====== RECORD SET ======

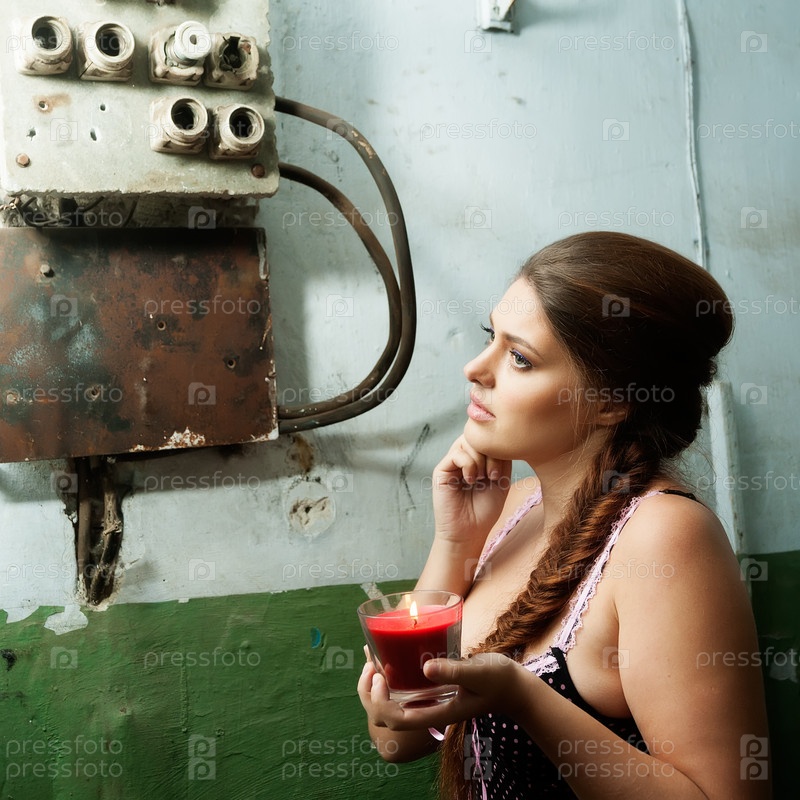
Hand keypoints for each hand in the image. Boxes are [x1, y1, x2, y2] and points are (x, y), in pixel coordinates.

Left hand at [359, 652, 526, 732]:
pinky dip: (386, 675)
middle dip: (370, 694)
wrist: (511, 686)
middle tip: (369, 665)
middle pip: (385, 716)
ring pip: (389, 703)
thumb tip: (426, 668)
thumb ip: (454, 672)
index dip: (380, 703)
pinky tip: (383, 656)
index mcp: (437, 713)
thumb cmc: (497, 680)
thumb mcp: (478, 673)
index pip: (397, 720)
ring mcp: (427, 702)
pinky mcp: (429, 689)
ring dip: (374, 686)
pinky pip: (400, 688)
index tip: (379, 677)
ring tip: (370, 659)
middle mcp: (427, 711)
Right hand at [431, 435, 511, 543]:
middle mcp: (464, 457)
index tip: (501, 474)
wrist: (470, 531)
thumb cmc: (486, 509)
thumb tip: (499, 438)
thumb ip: (501, 457)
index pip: (488, 437)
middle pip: (478, 435)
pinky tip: (471, 480)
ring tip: (482, 479)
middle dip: (491, 452)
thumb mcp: (502, 480)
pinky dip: (469, 465)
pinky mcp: (441, 470)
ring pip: (467, 441)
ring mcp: (452, 462)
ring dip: (480, 459)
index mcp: (478, 458)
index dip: (498, 448)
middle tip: (493, 476)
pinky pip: (457, 454)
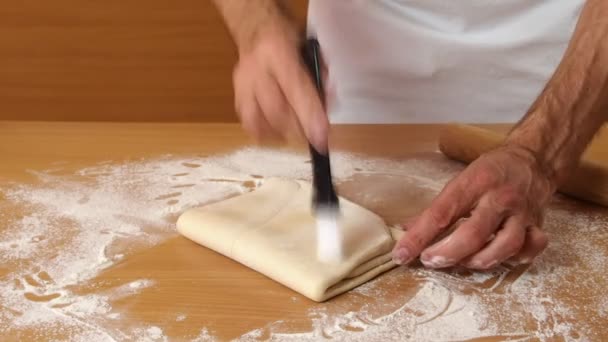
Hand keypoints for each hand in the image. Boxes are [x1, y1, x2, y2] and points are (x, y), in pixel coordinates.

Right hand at [232, 21, 328, 151]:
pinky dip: (262, 132)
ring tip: (295, 133)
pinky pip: (246, 120)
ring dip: (281, 133)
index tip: (321, 140)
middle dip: (297, 129)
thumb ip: (320, 77)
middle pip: (276, 110)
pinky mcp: (236, 91)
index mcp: (279, 51)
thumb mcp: (309, 49)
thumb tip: (327, 107)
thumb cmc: (286, 36)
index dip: (310, 118)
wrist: (254, 23)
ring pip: (259, 119)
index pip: (297, 90)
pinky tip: (274, 135)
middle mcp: (257, 68)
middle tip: (311, 135)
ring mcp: (243, 81)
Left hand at [392, 145, 555, 269]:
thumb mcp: (460, 180)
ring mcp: (521, 212)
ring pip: (504, 246)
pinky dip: (515, 258)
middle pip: (473, 234)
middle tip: (429, 260)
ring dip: (478, 261)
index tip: (401, 254)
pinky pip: (531, 248)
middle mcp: (499, 197)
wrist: (532, 159)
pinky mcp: (538, 224)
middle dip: (447, 254)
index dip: (419, 237)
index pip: (441, 213)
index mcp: (474, 182)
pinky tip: (499, 257)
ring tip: (460, 263)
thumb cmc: (489, 172)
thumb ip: (436, 209)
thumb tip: (405, 231)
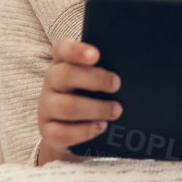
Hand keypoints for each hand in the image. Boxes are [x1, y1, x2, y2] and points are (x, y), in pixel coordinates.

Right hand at [37, 39, 121, 164]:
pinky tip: (101, 126)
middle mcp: (51, 82)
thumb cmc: (91, 97)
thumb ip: (106, 69)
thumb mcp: (95, 80)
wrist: (72, 132)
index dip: (77, 50)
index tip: (96, 55)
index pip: (62, 49)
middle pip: (64, 75)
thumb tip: (134, 70)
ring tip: (116, 110)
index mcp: (62, 62)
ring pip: (66, 106)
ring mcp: (46, 107)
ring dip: (96, 108)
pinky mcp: (48, 131)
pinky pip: (63, 133)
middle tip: (117, 84)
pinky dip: (85, 131)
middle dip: (95, 79)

======

> INSTRUCTIONS FOR THE TASK:
Produce an exact copy of each line of data, skipping embedded images.

> PROBLEM SOLUTION:
Hand keypoints for each hand in the image. Boxes are [x1, y1, x2, y2] and points are (x, y), in pixel coordinates.

Left hand at [359, 652, 526, 732]:
pinky dip: (386, 675)
middle dip: (370, 694)
wrist: (511, 686)
middle tip: (369, 665)
middle pip: (385, 716)
ring pip: (389, 703)
thumb tip: (426, 668)
thumb ip: (454, 672)
index dip: (380, 703)
pinky tip: (383, 656)
index mcp: (437, 713)
thumb cmc: (497, 680)
thumb mcp: (478, 673)
index pip: (397, 720)
ring mcp: (427, 702)
pinky mcp: (429, 689)
ring dip: (374, 686)
pinky pip: (400, 688)
index tip: (379, 677)
ring tip: (370, 659)
middle mcp: (427, 711)
Right hand at [431, 435, 511, 543]:
middle mcp: (464, 457)
index tip: (501, 474)
wrist: (470, 531)
thumb cmc: (486, 509)
thumb tip: (499, 438)
thumb ip: (501, 457)
index pip: (488, 437)
middle pip: (478, 435)
pinky tip: (471, 480)
ring tip: (482, 479)
middle dip: (491, 452)
thumb mcp: (502, 480)
pinky dip: (469, 465)
pinky mcp: (441, 470)
ring pip: (467, 441)
ring mcp: (452, 462)
ring dip: (480, 459)
index mcp: (478, 458)
index dip: (498, 448)
middle tip: (493, 476)
pinky pip: (457, 454)
Hand keypoints for each hand in the image. Boxes are [x1, y1, x2, y2] and points are (x, y), in pixel coordinates.

Right hand at [232, 21, 328, 151]:
pinky dip: (262, 132)
ring tip: (295, 133)
pinky pip: (246, 120)
ring dip: (281, 133)
index tip: (321, 140)
middle dip: (297, 129)
thumb ip: (320, 77)
middle pip: (276, 110)
pinky mcp: (236, 91)
index mcp: (279, 51)
thumb mcp: (309, 49)
thumb tip: (327, 107)
thumb cmc: (286, 36)
index dip: (310, 118)
wrist: (254, 23)
ring pip: (259, 119)
index pip: (297, 90)
pinky tip: (274, 135)
middle mcp: (257, 68)
middle tip: (311, 135)
ring mcp: (243, 81)
Left hand at [392, 145, 555, 269]:
thumb mcp: (460, 180)
ring mcp: (521, 212)
ring pip: (504, 246)
pinky dip: (515, 258)
middle pip: (473, 234)
middle tip: (429, 260)
ring dip: (478, 261)
index tip: (401, 254)
pinky pip: (531, 248)
middle mcp: (499, 197)
wrist: (532, 159)
pinky mcp: (538, 224)
middle dip: (447, 254)
index dip: (419, 237)
index pip: (441, 213)
index mcp: (474, 182)
pinky tip: (499, 257)
ring tip: (460, 263)
thumb cmc: (489, 172)
thumb ip: (436, 209)
thumb tip: (405, 231)
Hand keypoints for each hand in the image. Boxes are [x1, y1, x2, y2] and points are (x, y), in pixel coordinates.

Right hand at [37, 39, 121, 164]:
pinky tip: (101, 126)
middle mcp: (51, 82)
thumb cmc: (91, 97)
thumb ip: (106, 69)
thumb mcp: (95, 80)
wrist: (72, 132)
index dip: (77, 50)
index tip: (96, 55)
index pip: (62, 49)
middle pip: (64, 75)
thumb tip: (134, 70)
ring tip: (116, 110)
index mcp: (62, 62)
ring pip: (66, 106)
ring mcp: (46, 107)
ring dip: (96, 108)
pinky mcp: (48, 131)
pinky pip: (63, 133)
middle tip: (117, 84)
pinky dip: (85, 131)
middle dip: (95, 79)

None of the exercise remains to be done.